* Directions for this task
Which lines in the data below contain the word "middle"? Copy each of them.

* Data provided
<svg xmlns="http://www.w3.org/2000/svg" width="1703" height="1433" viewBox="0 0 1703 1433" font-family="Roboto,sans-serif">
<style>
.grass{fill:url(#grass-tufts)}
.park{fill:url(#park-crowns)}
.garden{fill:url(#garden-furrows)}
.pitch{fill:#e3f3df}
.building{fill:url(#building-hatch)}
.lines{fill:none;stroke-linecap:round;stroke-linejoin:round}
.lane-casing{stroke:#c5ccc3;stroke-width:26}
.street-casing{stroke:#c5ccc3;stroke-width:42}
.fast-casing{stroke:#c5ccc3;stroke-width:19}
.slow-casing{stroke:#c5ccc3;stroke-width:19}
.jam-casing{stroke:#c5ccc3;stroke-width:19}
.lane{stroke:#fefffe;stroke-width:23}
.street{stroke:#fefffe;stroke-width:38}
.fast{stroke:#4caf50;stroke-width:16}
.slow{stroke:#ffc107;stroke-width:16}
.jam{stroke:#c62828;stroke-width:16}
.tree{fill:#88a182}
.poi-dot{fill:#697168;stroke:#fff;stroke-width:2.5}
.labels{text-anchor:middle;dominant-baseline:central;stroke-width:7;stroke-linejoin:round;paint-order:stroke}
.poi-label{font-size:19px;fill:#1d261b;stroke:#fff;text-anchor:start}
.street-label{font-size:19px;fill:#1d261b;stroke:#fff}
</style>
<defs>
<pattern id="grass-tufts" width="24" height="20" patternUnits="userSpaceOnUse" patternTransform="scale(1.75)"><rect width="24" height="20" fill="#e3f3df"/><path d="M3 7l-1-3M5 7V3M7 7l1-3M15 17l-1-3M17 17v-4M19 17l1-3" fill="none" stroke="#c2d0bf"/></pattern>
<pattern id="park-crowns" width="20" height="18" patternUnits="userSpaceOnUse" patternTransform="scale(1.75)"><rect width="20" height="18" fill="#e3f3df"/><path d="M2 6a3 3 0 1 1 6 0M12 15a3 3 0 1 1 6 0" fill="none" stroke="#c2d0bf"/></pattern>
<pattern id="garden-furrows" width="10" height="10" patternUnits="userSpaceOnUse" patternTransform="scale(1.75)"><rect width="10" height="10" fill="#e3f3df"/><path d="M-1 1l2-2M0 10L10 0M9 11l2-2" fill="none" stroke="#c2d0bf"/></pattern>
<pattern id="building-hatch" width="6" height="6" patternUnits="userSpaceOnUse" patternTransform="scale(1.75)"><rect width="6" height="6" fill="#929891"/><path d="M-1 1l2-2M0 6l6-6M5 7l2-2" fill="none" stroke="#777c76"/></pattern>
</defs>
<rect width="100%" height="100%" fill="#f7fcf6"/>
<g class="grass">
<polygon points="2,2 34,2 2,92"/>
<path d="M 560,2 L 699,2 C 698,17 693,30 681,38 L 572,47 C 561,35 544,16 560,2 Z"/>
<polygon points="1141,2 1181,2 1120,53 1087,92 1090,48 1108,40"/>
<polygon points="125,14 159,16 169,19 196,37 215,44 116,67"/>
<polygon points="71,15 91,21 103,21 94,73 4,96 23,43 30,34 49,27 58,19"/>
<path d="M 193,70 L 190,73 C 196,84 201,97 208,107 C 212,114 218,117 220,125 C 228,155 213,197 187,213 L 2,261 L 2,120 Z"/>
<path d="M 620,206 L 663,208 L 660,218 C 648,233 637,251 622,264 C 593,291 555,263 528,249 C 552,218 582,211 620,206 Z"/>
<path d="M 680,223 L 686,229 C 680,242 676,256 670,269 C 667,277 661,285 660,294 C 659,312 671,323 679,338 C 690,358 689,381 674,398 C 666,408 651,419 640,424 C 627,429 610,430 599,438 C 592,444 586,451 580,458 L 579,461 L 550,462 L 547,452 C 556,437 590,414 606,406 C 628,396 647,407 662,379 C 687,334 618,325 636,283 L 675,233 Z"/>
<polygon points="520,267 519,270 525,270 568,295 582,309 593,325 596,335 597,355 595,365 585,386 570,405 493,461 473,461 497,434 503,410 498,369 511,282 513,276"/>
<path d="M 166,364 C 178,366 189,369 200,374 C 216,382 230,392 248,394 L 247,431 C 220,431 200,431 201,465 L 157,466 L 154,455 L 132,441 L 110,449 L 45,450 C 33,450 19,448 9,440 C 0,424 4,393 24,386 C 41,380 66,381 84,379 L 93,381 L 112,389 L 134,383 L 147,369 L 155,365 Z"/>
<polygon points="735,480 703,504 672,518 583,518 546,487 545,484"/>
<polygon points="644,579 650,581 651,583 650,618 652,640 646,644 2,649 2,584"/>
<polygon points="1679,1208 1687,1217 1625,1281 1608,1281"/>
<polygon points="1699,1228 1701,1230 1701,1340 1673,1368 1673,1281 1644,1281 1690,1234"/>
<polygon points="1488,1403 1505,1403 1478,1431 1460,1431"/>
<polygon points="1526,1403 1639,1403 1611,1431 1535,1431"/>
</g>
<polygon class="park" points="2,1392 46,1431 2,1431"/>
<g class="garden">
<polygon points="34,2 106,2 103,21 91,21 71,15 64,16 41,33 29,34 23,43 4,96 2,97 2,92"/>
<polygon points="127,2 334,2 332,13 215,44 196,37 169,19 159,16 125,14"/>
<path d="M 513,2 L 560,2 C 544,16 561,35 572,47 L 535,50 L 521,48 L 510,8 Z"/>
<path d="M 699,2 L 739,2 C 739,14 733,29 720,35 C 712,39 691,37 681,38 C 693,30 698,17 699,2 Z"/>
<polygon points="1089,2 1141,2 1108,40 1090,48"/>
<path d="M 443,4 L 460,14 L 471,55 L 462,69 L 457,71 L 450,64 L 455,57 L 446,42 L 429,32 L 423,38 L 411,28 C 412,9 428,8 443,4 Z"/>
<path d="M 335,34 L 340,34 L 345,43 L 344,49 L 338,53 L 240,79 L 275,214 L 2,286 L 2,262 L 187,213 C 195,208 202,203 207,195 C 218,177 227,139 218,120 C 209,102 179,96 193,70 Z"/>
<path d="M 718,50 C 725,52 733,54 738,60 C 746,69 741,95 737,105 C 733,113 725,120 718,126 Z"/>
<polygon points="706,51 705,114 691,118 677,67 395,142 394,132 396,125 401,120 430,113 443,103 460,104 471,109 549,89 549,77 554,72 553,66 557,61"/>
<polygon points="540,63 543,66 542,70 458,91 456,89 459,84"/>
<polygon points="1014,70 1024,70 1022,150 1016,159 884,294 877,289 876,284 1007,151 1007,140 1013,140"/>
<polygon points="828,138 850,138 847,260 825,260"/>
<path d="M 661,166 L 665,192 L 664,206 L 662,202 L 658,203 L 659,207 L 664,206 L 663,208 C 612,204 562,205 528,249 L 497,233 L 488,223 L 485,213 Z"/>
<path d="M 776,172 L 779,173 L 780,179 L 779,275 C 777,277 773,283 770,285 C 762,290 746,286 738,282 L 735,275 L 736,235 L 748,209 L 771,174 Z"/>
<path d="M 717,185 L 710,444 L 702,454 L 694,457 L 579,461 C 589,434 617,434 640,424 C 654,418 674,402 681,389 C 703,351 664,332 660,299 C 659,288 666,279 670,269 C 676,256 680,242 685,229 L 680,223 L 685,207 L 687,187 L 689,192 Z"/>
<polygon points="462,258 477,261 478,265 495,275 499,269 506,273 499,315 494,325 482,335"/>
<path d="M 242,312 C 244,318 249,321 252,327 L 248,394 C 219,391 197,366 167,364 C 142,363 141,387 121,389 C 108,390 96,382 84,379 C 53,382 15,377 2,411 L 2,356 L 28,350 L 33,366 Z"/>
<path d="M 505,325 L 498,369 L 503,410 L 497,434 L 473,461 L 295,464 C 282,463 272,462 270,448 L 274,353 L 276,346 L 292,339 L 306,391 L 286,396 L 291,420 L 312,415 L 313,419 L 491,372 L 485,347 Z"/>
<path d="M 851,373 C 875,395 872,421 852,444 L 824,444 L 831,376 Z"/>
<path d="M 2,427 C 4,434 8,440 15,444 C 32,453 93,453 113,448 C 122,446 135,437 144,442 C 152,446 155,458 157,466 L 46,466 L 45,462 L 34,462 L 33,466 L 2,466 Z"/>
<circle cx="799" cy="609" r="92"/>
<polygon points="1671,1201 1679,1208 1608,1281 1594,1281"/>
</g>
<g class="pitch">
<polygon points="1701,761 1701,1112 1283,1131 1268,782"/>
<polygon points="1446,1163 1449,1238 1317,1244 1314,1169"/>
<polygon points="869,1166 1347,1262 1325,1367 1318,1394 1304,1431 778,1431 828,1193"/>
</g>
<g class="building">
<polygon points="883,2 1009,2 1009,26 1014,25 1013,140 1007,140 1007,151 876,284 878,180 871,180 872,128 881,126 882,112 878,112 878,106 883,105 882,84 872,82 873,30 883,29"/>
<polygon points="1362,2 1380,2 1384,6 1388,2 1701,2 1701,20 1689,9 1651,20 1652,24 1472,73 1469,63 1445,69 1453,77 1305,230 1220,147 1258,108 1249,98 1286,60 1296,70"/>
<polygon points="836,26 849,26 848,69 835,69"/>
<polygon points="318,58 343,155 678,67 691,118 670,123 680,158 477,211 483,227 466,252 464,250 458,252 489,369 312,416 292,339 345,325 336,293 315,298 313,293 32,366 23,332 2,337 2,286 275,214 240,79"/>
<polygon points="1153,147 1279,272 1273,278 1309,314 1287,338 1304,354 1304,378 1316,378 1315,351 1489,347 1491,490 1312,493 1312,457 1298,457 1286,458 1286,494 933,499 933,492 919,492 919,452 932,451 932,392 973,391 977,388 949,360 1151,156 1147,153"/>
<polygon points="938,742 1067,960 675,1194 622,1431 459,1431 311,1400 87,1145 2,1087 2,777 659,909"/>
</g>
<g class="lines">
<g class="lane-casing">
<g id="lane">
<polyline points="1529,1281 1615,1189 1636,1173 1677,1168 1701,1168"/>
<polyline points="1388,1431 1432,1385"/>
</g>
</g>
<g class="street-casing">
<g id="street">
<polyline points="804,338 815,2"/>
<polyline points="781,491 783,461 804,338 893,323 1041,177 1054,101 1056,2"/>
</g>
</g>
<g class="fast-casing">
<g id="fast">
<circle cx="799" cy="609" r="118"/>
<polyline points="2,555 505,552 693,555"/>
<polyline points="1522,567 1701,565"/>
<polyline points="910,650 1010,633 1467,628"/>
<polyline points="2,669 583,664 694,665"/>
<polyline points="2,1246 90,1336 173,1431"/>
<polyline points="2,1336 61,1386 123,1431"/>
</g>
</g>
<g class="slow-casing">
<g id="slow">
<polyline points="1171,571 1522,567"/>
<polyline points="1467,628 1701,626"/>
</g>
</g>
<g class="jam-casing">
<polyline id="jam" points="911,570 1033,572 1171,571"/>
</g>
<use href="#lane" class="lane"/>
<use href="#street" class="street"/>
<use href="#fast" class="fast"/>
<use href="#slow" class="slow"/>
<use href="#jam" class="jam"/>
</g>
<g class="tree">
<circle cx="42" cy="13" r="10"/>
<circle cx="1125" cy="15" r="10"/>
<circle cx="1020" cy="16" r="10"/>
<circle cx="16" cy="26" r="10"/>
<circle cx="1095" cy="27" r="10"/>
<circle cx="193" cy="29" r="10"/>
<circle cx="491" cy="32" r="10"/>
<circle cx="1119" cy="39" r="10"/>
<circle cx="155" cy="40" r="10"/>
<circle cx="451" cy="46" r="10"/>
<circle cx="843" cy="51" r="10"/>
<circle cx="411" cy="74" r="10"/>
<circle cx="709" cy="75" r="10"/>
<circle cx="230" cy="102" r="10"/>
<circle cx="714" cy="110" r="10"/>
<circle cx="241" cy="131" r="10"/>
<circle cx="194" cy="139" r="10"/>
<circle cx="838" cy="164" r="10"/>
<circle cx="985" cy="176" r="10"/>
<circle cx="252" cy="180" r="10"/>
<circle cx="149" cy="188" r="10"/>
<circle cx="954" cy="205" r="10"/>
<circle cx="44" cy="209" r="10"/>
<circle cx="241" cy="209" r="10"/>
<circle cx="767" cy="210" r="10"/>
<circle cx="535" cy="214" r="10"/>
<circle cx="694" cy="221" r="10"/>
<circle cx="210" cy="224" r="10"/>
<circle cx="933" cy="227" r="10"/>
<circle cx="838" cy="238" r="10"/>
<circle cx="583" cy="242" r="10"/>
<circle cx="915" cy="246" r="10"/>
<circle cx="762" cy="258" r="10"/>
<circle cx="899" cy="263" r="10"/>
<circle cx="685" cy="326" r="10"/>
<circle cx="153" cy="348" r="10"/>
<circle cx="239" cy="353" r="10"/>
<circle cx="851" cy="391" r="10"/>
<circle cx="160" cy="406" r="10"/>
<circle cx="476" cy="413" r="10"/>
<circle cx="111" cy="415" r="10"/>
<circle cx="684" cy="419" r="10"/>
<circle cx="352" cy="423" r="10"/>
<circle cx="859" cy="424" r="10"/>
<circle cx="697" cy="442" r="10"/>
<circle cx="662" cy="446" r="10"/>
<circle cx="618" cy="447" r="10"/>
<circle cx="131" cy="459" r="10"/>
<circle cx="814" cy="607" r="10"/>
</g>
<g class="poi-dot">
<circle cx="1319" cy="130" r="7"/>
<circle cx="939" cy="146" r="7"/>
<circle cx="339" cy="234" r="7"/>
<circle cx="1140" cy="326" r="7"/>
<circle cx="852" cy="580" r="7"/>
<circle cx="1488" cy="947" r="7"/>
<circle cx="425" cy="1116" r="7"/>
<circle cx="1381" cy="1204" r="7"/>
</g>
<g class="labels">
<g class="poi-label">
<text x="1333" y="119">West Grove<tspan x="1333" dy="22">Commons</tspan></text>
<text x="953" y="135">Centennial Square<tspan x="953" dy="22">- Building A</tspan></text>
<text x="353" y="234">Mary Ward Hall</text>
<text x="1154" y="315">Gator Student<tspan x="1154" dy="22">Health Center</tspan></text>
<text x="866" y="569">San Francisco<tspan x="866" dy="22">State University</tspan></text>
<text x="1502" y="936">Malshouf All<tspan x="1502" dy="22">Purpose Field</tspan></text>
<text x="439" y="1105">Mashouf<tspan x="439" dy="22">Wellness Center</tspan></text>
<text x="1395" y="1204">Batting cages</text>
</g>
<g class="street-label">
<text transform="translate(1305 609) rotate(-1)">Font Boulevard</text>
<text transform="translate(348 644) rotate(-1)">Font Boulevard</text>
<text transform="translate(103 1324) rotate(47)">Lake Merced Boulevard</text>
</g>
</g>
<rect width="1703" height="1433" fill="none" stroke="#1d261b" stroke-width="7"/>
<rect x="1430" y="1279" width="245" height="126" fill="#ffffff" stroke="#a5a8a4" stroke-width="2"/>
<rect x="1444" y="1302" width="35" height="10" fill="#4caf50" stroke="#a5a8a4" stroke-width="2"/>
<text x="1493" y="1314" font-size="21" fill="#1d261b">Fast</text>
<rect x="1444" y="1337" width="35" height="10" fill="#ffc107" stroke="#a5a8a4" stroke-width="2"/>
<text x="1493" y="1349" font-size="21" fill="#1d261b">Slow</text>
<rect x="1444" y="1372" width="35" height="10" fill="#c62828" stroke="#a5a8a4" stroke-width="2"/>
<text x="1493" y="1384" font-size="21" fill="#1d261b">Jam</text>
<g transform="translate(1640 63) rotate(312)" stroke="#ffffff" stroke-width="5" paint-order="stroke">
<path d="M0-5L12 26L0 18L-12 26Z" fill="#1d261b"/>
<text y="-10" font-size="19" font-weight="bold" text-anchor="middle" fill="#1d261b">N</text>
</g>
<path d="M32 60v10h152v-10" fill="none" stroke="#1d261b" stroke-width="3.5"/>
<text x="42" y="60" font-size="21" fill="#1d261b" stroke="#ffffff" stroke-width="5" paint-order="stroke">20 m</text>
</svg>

* Answer to this task
.labels{text-anchor:middle;dominant-baseline:central;stroke-width:7;stroke-linejoin:round;paint-order:stroke}
<text y="-10" font-size="19" font-weight="bold" text-anchor="middle" fill="#1d261b">N</text>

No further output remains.